Снимая «Счастье», я думала о палитре импрессионистов, об их пейзажах, их открытиях, связанных с дополнительными цветами. У апельсина фиолетовая тень, поэтому немного фиолетового в золотистой траве – это приятно. Я снимала сцены пикника так, чтобы в одной было много красного, во второй – синего.
В «Жако из Нанта» я сохранила в цвете все те зрелища, которые поразили Жака [Деми], когда он был ребенком. Он вспоминает цвета и магию театра кукол, затем оперетты, а потом фильмы. Я решилась смотреть за него. Платье тетушки из Рио, первая помада на губах соседской девочки, киноафиши – эти незабываемые воспоминания даются в цвете. Остальная часть жизни 1940-х годов – черно-белая, как в фильмах тех лет.
Симона Синьоре пригласила нас на обед к вдове Дэвида Селзника. Сначала были коктейли, бесконечные, как это бывает в Америке. И среди гостей неподвижно стояла женщина. На ней было длинное прямое платье. Она была похожа на колонну – ни талии, ни бедер. Казалась совершенно потерянной. Чуть погодя кто-то сказал Жаку [Деми], что это Рита Хейворт. Даже ее лицо было неузнаваемым. Я думала, что он сейчас расплачется. Он сжал мне руку. Он преклонялся перед «Гильдой». И мы тогда не знали, что у Хейворт болезнь Альцгеймера.

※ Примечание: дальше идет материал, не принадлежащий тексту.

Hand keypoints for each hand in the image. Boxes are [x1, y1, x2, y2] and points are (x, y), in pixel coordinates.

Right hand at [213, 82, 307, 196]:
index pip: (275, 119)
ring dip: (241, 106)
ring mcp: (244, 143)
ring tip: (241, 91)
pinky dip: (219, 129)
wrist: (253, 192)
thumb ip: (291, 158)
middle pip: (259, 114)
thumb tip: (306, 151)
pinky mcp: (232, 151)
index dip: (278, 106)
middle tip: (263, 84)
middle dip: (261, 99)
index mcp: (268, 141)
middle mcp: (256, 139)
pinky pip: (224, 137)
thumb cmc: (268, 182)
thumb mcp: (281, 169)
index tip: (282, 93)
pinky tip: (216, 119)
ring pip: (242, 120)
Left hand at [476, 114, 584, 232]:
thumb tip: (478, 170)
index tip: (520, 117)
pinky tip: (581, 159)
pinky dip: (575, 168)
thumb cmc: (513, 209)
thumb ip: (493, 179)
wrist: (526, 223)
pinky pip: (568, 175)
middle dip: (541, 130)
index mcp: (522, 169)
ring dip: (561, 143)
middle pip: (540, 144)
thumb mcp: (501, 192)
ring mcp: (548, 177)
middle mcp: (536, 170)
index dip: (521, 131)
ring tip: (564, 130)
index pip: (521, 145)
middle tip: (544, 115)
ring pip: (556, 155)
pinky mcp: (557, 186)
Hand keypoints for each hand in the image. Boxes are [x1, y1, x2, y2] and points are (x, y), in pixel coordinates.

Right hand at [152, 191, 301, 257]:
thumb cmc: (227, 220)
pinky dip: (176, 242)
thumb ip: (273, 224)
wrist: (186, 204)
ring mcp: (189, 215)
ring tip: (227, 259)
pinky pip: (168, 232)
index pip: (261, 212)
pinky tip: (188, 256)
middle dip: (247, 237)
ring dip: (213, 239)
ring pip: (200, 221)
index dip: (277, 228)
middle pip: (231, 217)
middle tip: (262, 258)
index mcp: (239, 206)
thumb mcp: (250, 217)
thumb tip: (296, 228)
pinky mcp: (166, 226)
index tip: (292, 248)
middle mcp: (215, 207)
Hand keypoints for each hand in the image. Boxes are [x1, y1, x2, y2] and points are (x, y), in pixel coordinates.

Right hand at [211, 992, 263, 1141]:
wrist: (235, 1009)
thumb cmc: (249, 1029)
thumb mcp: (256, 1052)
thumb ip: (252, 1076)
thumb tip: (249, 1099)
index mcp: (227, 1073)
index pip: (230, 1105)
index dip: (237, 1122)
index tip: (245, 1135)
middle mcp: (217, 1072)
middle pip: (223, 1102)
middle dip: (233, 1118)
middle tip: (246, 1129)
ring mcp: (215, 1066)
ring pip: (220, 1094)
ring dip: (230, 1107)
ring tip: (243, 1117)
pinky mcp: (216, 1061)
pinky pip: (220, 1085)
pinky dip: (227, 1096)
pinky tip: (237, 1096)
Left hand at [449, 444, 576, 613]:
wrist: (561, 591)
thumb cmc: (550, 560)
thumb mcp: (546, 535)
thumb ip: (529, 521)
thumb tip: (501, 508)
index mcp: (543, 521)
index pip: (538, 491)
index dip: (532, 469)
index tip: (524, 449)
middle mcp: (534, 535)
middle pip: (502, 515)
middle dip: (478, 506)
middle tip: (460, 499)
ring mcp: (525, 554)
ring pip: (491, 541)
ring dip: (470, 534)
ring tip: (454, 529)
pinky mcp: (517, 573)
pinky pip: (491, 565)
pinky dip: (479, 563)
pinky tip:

Вокруг нас не было ничего нейтрального, все было гипертрофировано.
Один наш знакомый устраивал «вечеринку в белом». Жак [Деми] надел джинсы и белую футболку. Мы с [дочерью] Розали были в белых платьях. Но когда пришли, выяснилось, что это совсем не то, что мы подумали. Десятки юных эфебов бродили по саду в коротких туниках, белых и полупрозрачных, с вышивкой у горла, на которые тогда была страшная мода. И под туниками у них не было ничего. Я видела, как одиннадцатилетняя Розали с любопытством смотрит на их порхания среди кустов гибискуса.
Дэвид Хеммингс, ставший известным после «Фотоувеличения», как раз женился на Гэйл Ханникат. Был свадебный обед. Нас посадили рядом с Майклом Йорком. Столы были расставлены вокруг бассейна. Гвоздем праздника был огромный шоколадный торт, который быстро порезали и раздали всем гостям. Он был вкусный. Многие попросили добавки. Постепенно стало понятно, что в торте была марихуана.